Dataset entries:
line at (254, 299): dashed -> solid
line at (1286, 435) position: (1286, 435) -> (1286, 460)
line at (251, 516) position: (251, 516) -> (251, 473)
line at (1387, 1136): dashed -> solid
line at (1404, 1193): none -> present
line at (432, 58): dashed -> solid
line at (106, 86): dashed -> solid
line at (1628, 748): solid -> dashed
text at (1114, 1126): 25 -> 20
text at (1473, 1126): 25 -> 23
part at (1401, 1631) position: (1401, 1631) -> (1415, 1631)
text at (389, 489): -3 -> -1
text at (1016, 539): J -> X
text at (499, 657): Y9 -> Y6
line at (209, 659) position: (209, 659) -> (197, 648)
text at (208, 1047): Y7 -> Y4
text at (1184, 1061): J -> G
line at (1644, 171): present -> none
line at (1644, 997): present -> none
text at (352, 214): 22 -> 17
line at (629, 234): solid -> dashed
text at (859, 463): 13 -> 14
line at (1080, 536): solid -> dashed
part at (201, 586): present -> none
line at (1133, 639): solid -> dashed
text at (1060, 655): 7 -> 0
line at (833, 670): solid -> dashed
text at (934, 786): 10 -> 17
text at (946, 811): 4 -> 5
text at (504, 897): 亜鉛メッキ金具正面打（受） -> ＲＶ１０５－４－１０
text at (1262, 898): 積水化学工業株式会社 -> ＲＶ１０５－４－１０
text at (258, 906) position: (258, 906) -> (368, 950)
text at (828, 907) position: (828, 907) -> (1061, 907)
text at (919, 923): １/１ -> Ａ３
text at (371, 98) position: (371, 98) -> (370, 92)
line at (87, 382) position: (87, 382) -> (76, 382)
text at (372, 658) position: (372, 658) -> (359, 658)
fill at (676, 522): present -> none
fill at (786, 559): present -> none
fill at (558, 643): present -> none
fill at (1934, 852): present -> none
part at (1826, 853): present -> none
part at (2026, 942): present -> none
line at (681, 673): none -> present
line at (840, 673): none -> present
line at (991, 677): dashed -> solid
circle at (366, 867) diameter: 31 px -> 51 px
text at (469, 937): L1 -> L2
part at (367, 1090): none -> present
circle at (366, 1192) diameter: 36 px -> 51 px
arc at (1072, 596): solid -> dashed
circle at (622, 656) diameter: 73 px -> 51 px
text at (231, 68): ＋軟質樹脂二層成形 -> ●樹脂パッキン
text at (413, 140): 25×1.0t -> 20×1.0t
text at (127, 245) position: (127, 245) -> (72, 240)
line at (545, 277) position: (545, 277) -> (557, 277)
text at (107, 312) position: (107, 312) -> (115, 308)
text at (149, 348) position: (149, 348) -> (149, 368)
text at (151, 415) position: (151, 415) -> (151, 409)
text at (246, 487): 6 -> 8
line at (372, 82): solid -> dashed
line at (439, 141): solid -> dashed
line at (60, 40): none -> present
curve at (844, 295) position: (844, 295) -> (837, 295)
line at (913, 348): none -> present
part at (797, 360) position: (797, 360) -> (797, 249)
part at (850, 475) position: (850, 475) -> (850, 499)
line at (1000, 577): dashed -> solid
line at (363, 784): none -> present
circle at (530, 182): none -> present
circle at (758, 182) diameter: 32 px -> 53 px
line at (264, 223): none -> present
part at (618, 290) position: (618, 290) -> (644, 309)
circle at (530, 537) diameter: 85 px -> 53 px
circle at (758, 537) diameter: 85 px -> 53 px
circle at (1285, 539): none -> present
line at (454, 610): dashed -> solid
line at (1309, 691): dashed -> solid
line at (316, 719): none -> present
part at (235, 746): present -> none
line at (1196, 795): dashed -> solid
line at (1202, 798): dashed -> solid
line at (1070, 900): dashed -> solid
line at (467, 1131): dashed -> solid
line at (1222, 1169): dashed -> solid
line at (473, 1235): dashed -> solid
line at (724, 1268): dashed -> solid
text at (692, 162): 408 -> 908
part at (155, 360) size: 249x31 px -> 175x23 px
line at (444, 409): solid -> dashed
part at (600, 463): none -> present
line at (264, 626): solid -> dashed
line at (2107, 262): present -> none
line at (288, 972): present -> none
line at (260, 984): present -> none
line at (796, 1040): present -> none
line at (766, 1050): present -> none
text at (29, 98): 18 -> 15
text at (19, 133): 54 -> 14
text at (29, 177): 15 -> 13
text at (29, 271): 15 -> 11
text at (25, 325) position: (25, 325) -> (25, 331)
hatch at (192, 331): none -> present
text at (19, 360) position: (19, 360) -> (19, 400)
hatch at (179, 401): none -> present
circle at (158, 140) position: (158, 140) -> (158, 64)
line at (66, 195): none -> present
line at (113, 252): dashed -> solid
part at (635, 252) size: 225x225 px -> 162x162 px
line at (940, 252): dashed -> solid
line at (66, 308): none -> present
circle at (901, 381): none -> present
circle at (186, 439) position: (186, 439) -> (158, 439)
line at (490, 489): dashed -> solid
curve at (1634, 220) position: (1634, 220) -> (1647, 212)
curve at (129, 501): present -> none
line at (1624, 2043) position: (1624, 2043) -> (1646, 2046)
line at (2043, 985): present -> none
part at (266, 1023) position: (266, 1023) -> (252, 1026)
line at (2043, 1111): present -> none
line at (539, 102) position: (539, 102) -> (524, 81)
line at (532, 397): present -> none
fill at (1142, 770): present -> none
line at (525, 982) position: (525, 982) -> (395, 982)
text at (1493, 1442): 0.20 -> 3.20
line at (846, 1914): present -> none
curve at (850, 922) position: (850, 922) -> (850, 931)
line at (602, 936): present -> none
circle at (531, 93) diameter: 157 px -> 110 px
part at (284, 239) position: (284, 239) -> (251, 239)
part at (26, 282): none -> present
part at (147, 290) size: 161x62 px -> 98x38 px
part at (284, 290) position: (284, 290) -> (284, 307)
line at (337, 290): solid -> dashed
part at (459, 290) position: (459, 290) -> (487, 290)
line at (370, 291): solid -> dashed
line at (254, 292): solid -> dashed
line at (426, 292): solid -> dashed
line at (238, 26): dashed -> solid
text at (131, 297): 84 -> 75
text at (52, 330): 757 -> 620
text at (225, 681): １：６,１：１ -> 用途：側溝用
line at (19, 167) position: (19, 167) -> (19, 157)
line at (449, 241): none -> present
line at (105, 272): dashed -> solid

What you have to do:
Can you convert all of the rows above into a numbered list, one row per item, with any blank lines dropped?

Problem solution:
1. line at (254, 299): dashed -> solid
2. line at (1286, 435) position: (1286, 435) -> (1286, 460)
3. line at (251, 516) position: (251, 516) -> (251, 473)
4. line at (1387, 1136): dashed -> solid
5. line at (1404, 1193): none -> present
6. line at (432, 58): dashed -> solid
7. line at (106, 86): dashed -> solid
8. line at (1628, 748): solid -> dashed
9. text at (1114, 1126): 25 -> 20
10. text at (1473, 1126): 25 -> 23
11. part at (1401, 1631) position: (1401, 1631) -> (1415, 1631)
12. text at (389, 489): -3 -> -1
13. text at (1016, 539): J -> X
14. text at (499, 657): Y9 -> Y6
15. line at (209, 659) position: (209, 659) -> (197, 648)
16. text at (208, 1047): Y7 -> Y4
17. text at (1184, 1061): J -> G
18. line at (1644, 171): present -> none
19. line at (1644, 997): present -> none
20. text at (352, 214): 22 -> 17
21. line at (629, 234): solid -> dashed
22. text at (859, 463): 13 -> 14
23. line at (1080, 536): solid -> dashed
24. part at (201, 586): present -> none
25. line at (1133, 639): solid -> dashed
26. text at (1060, 655): 7 -> 0
27. line at (833, 670): solid -> dashed
28. text at (934, 786): 10 -> 17
29. text at (946, 811): 4 -> 5
30. text at (504, 897): 亜鉛メッキ金具正面打（受） -> ＲＶ１０５－４－１０
31. text at (1262, 898): 積水化学工業株式会社 -> ＲＶ１０５－４－１０
32. text at (258, 906) position: (258, 906) -> (368, 950)
33. text at (828, 907) position: (828, 907) -> (1061, 907)
34. text at (919, 923): １/１ -> Ａ３
35. text at (371, 98) position: (371, 98) -> (370, 92)
36. line at (87, 382) position: (87, 382) -> (76, 382)
37. text at (372, 658) position: (372, 658) -> (359, 658)
38. fill at (676, 522): present -> none
39. fill at (786, 559): present -> none
40. fill at (558, 643): present -> none
41. fill at (1934, 852): present -> none
42. part at (1826, 853): present -> none
43. part at (2026, 942): present -> none
44. line at (681, 673): none -> present
45. line at (840, 673): none -> present
46. line at (991, 677): dashed -> solid
47. circle at (366, 867) diameter: 31 px -> 51 px
48. text at (469, 937): L1 -> L2
49. part at (367, 1090): none -> present
50. circle at (366, 1192) diameter: 36 px -> 51 px
51. arc at (1072, 596): solid -> dashed
52. circle at (622, 656) diameter: 73 px -> 51 px
53. text at (231, 68): ＋軟質樹脂二層成形 -> ●樹脂パッキン
54. text at (413, 140): 25×1.0t -> 20×1.0t
55. text at (127, 245) position: (127, 245) -> (72, 240)
56. line at (545, 277) position: (545, 277) -> (557, 277)
57. text at (107, 312) position: (107, 312) -> (115, 308)
58. text at (149, 348) position: (149, 348) -> (149, 368)
59. text at (151, 415) position: (151, 415) -> (151, 409)
60. text at (246, 487): 6 -> 8
61. line at (372, 82): solid -> dashed
62. line at (439, 141): solid -> dashed
63. line at (60, 40): none -> present
64. curve at (844, 295) position: (844, 295) -> (837, 295)
65. line at (913, 348): none -> present
66. part at (797, 360) position: (797, 360) -> (797, 249)
67. part at (850, 475) position: (850, 475) -> (850, 499)
68. line at (1000, 577): dashed -> solid
69. line at (363, 784): none -> present
70. circle at (530, 182): none -> present
71. circle at (758, 182) diameter: 32 px -> 53 px
72. line at (264, 223): none -> present
73. part at (618, 290) position: (618, 290) -> (644, 309)
74. circle at (530, 537) diameter: 85 px -> 53 px
75. circle at (758, 537) diameter: 85 px -> 53 px
76. circle at (1285, 539): none -> present
77. line at (454, 610): dashed -> solid
78. line at (1309, 691): dashed -> solid
79. line at (316, 719): none -> present
80. part at (235, 746): present -> none
81. line at (1196, 795): dashed -> solid
82. line at (1202, 798): dashed -> solid
83. line at (1070, 900): dashed -> solid
84. line at (467, 1131): dashed -> solid
85. line at (1222, 1169): dashed -> solid
86. line at (473, 1235): dashed -> solid
87. line at (724, 1268): dashed -> solid
88. text at (692, 162): 408 -> 908
89. part at (155, 360) size: 249x31 px -> 175x23 px
90. line at (444, 409): solid -> dashed
91. part at (600, 463): none -> present
92. line at (264, 626): solid -> dashed
93. line at (2107, 262): present -> none
94. line at (288, 972): present -> none
95. line at (260, 984): present -> none
96. line at (796, 1040): present -> none
97. line at (766, 1050): present -> none
98. text at (29, 98): 18 -> 15
99. text at (19, 133): 54 -> 14
100. text at (29, 177): 15 -> 13
101. text at (29, 271): 15 -> 11
102. text at (25, 325) position: (25, 325) -> (25, 331)
103. hatch at (192, 331): none -> present
104. text at (19, 360) position: (19, 360) -> (19, 400)
105. hatch at (179, 401): none -> present
106. circle at (158, 140) position: (158, 140) -> (158, 64)
107. line at (66, 195): none -> present
108. line at (113, 252): dashed -> solid
109. part at (635, 252) size: 225x225 px -> 162x162 px
110. line at (940, 252): dashed -> solid
111. line at (66, 308): none -> present
112. circle at (901, 381): none -> present
113. circle at (186, 439) position: (186, 439) -> (158, 439)
114. line at (490, 489): dashed -> solid
115. curve at (1634, 220) position: (1634, 220) -> (1647, 212)
116. curve at (129, 501): present -> none
117. line at (1624, 2043) position: (1624, 2043) -> (1646, 2046)
118. line at (2043, 985): present -> none
119. part at (266, 1023) position: (266, 1023) -> (252, 1026)
120. line at (2043, 1111): present -> none
121. line at (539, 102) position: (539, 102) -> (524, 81)
122. line at (532, 397): present -> none
123. fill at (1142, 770): present -> none
124. line at (525, 982) position: (525, 982) -> (395, 982)
125. text at (1493, 1442): 0.20 -> 3.20
126. line at (846, 1914): present -> none
127. curve at (850, 922) position: (850, 922) -> (850, 931)
128. line at (602, 936): present -> none
129. circle at (531, 93) diameter: 157 px -> 110 px
130. part at (284, 239) position: (284, 239) -> (251, 239)
131. part at (26, 282): none -> present
132. part at (147, 290) size: 161x62 px -> 98x38 px
133. part at (284, 290) position: (284, 290) -> (284, 307)
134. line at (337, 290): solid -> dashed
135. part at (459, 290) position: (459, 290) -> (487, 290)
136. line at (370, 291): solid -> dashed
137. line at (254, 292): solid -> dashed
138. line at (426, 292): solid -> dashed
139. line at (238, 26): dashed -> solid
140. text at (131, 297): 84 -> 75
141. text at (52, 330): 757 -> 620
142. text at (225, 681): １：６,１：１ -> 用途：側溝用
143. line at (19, 167) position: (19, 167) -> (19, 157)
144. line at (449, 241): none -> present
145. line at (105, 272): dashed -> solid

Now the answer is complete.